**Task brief**
Produce a word-for-word copy of the data that follows, excluding images.

Structured page parsing data
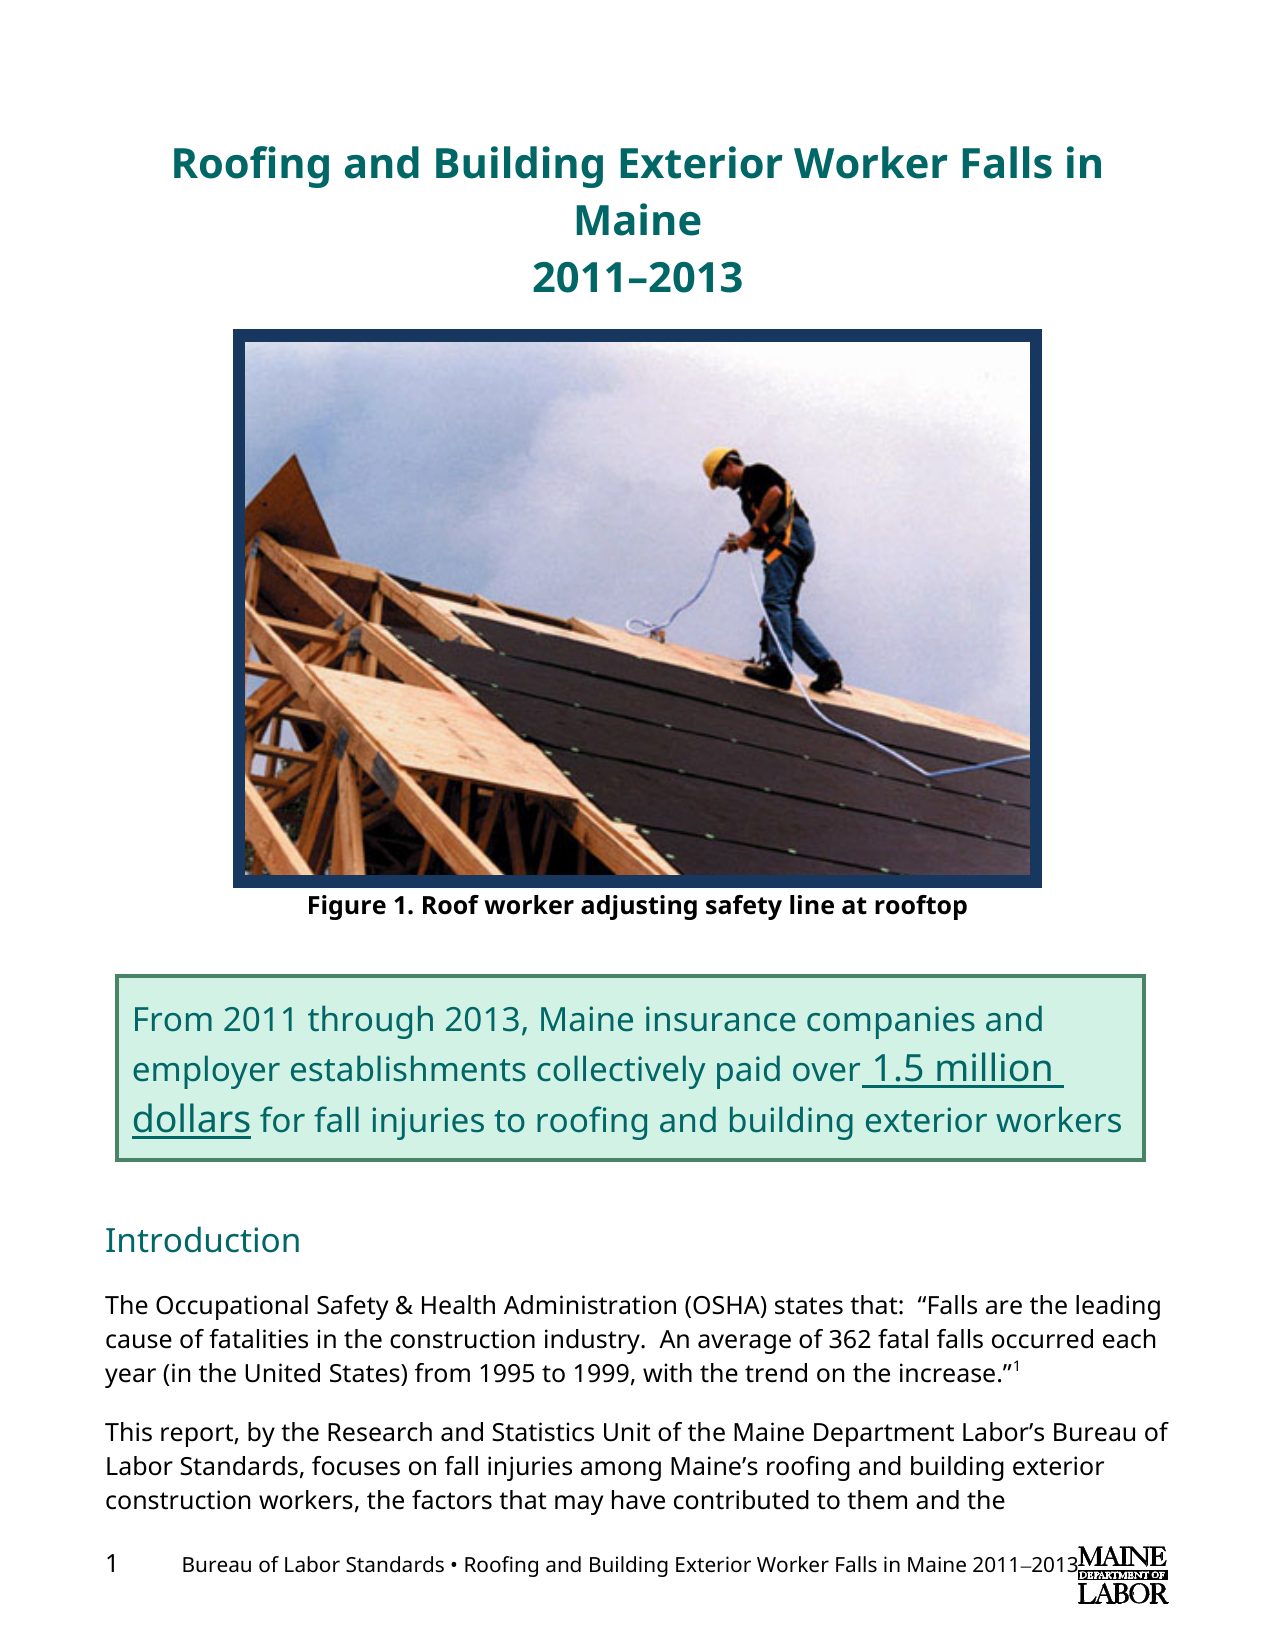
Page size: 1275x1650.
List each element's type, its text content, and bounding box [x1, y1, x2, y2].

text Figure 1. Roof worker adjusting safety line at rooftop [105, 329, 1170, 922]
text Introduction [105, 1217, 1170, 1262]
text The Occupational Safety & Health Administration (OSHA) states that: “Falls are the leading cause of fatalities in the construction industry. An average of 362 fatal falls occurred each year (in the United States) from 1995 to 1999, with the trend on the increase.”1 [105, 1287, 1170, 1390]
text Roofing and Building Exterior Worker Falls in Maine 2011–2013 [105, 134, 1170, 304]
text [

**Answer for this exercise**
Page size: 1275x1650.
List each element's type, its text content, and bounding box [x1, y1, x2, y2].

text Figure 1. Roof worker adjusting safety line at rooftop [105, 329, 1170, 922]
text Introduction [105, 1217, 1170, 1262]
text The Occupational Safety & Health Administration (OSHA) states that: “Falls are the leading cause of fatalities in the construction industry. An average of 362 fatal falls occurred each year (in the United States) from 1995 to 1999, with the trend on the increase.”1 [105, 1287, 1170, 1390]
text Roofing and Building Exterior Worker Falls in Maine 2011–2013 [105, 134, 1170, 304]
text [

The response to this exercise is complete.